Could you reproduce the entries exactly, omitting every picture?

Page-level text extractions

○ ○ ○

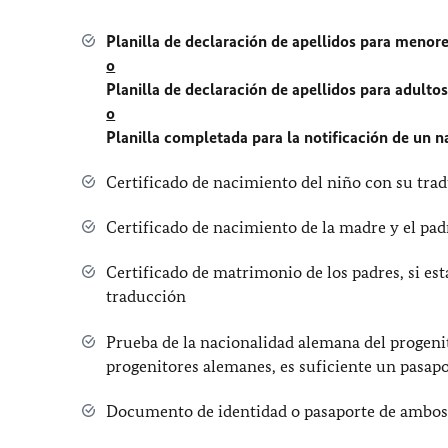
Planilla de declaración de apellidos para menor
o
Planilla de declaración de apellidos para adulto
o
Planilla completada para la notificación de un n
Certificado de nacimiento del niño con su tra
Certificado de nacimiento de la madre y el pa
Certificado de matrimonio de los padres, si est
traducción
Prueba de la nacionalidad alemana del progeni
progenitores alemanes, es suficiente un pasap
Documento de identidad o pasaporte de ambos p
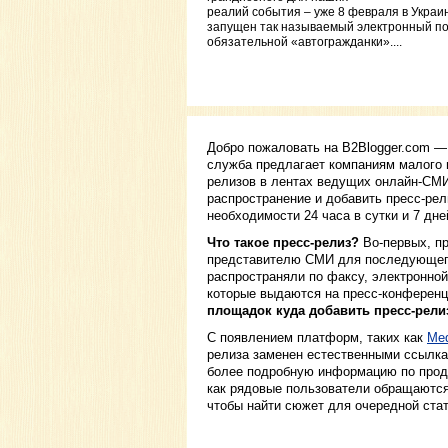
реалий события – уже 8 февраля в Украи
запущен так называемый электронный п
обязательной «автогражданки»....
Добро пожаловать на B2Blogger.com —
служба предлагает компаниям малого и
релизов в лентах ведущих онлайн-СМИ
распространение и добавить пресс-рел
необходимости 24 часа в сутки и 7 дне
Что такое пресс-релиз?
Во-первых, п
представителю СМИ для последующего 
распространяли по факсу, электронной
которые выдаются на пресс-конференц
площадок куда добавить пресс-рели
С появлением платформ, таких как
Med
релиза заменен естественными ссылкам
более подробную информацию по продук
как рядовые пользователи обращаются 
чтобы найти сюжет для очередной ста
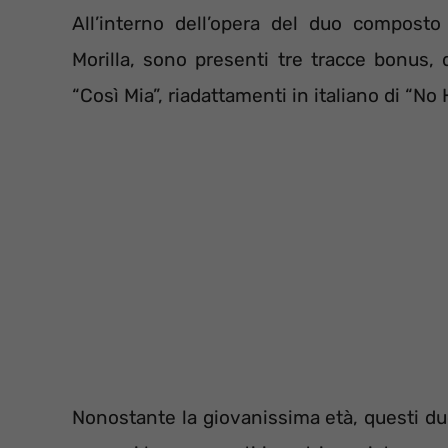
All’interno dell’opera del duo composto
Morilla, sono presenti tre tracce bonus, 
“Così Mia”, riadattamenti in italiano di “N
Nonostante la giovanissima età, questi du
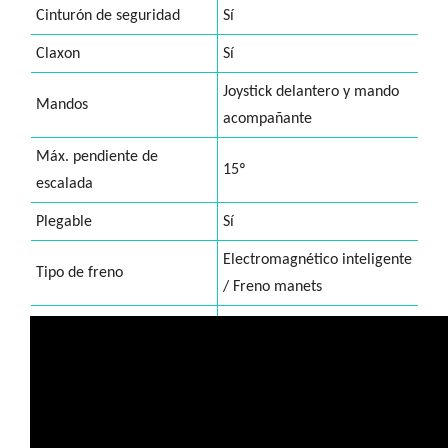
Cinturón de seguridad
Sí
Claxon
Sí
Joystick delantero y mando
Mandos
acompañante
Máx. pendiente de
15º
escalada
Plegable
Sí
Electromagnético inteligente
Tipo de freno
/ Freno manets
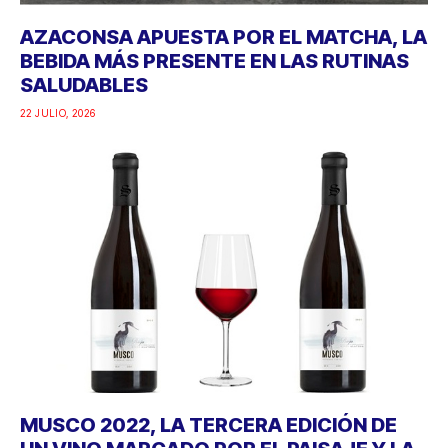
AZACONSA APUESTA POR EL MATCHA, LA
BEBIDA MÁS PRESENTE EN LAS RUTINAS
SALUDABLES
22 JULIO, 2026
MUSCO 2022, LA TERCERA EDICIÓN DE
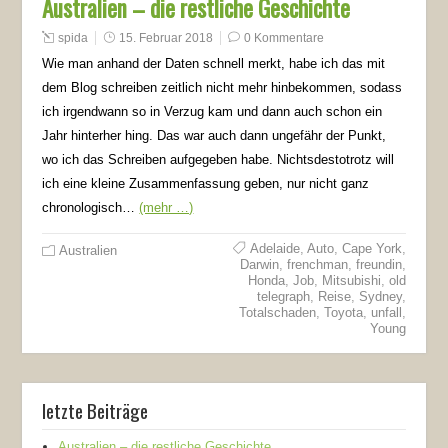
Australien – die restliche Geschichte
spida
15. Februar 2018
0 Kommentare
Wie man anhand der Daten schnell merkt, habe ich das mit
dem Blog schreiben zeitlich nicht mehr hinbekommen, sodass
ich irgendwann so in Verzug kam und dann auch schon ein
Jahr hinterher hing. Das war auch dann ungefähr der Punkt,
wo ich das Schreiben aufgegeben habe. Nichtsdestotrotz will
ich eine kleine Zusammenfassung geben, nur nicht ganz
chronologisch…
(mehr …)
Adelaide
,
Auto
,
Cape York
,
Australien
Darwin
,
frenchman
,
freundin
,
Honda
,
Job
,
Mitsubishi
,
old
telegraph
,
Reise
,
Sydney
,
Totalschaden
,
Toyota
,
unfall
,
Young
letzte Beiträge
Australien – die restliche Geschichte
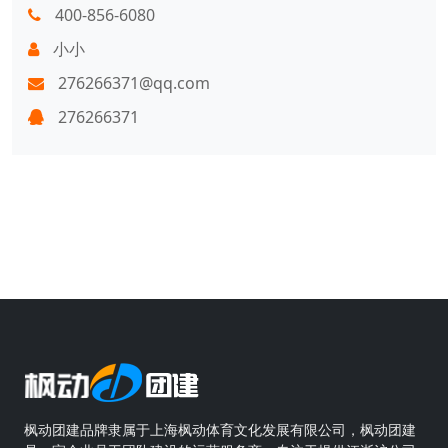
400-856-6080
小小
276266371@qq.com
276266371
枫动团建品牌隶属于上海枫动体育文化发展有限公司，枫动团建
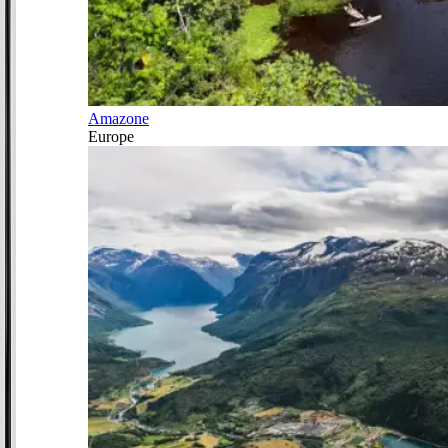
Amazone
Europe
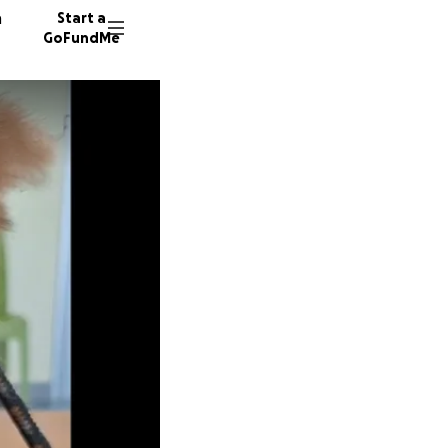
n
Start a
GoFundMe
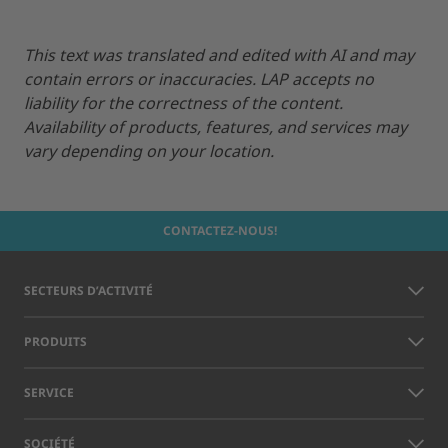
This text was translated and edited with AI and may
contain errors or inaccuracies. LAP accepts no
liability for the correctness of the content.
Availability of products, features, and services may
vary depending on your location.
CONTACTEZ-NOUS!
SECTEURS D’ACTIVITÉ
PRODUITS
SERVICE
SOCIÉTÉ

○ ○ ○

COMPLETED EXERCISE —
Planilla de declaración de apellidos para menor
o
Planilla de declaración de apellidos para adulto
o
Planilla completada para la notificación de un n
Certificado de nacimiento del niño con su tra
Certificado de nacimiento de la madre y el pa
Certificado de matrimonio de los padres, si est
traducción
Prueba de la nacionalidad alemana del progeni
progenitores alemanes, es suficiente un pasap
Documento de identidad o pasaporte de ambos p
реалий события – уже 8 февраля в Украи
запущен так называемый электронный п
обязательной «автогражданки»....
Добро пожаловать на B2Blogger.com —
служба предлагает компаниям малого и
релизов в лентах ведущих онлайн-СМИ
распространение и добавить пресс-рел
необходимости 24 часа в сутки и 7 дне
Что такое пресс-релиз?
Во-первых, п
представителю СМИ для последующего 
распространяли по факсу, электронной
которые выдаются на пресс-конференц
площадок куда добавить пресс-рели
С появлением платформ, таких как
Med
релиза заменен естественными ссылкам
более подробную информацию по продук
как рядовые пользователи обращаются 
чтобы найти сюжет для очередной ста
All’interno dell’opera del duo composto
Morilla, sono presenti tre tracce bonus, 
“Così Mia”, riadattamenti in italiano di “N
Nonostante la giovanissima età, questi du
Cinturón de seguridad
Sí
Claxon
Sí
Joystick delantero y mando
Mandos
acompañante
Máx. pendiente de
15º
escalada
Plegable
Sí
Electromagnético inteligente
Tipo de freno
/ Freno manets
AZACONSA APUESTA POR EL MATCHA, LA
BEBIDA MÁS PRESENTE EN LAS RUTINAS
SALUDABLES
22 JULIO, 2026
MUSCO 2022, LA TERCERA EDICIÓN DE
Australien – die restliche Geschichte
spida
15. Februar 2018
0 Kommentare
Wie man anhand der Daten schnell merkt, habe ich das mit
dem Blog schreiben zeitlich nicht mehr hinbekommen, sodass
ich irgendwann so in Verzug kam und dann auch schon ein
Jahr hinterher hing. Das war auch dann ungefähr der Punkt,
wo ich das Schreiben aufgegeben habe. Nichtsdestotrotz will
ich eine kleine Zusammenfassung geben, nur nicht ganz
chronologisch…
(mehr …)
Adelaide
,
Auto
,
Cape York
,
Australien
Darwin
,
frenchman
,
freundin
,
Honda
,
Job
,
Mitsubishi
,
old
telegraph
,
Reise
,
Sydney
,
Totalschaden
,
Toyota
,
unfall
,
Young
letzte Beiträge
Australien – die restliche Geschichte
400-856-6080
小小
276266371@qq.com
276266371
枫动团建品牌隶属于上海枫动体育文化发展有限公司，枫动团建
Amazone
Europe
n
Start a
GoFundMe
This text was translated and edited with AI and may
contain errors or inaccuracies. LAP accepts no
liability for the correctness of the content.
Availability of products, features, and services may
vary depending on your location.
CONTACTEZ-NOUS!
SECTEURS D’ACTIVITÉ
PRODUITS
SERVICE
SOCIÉTÉ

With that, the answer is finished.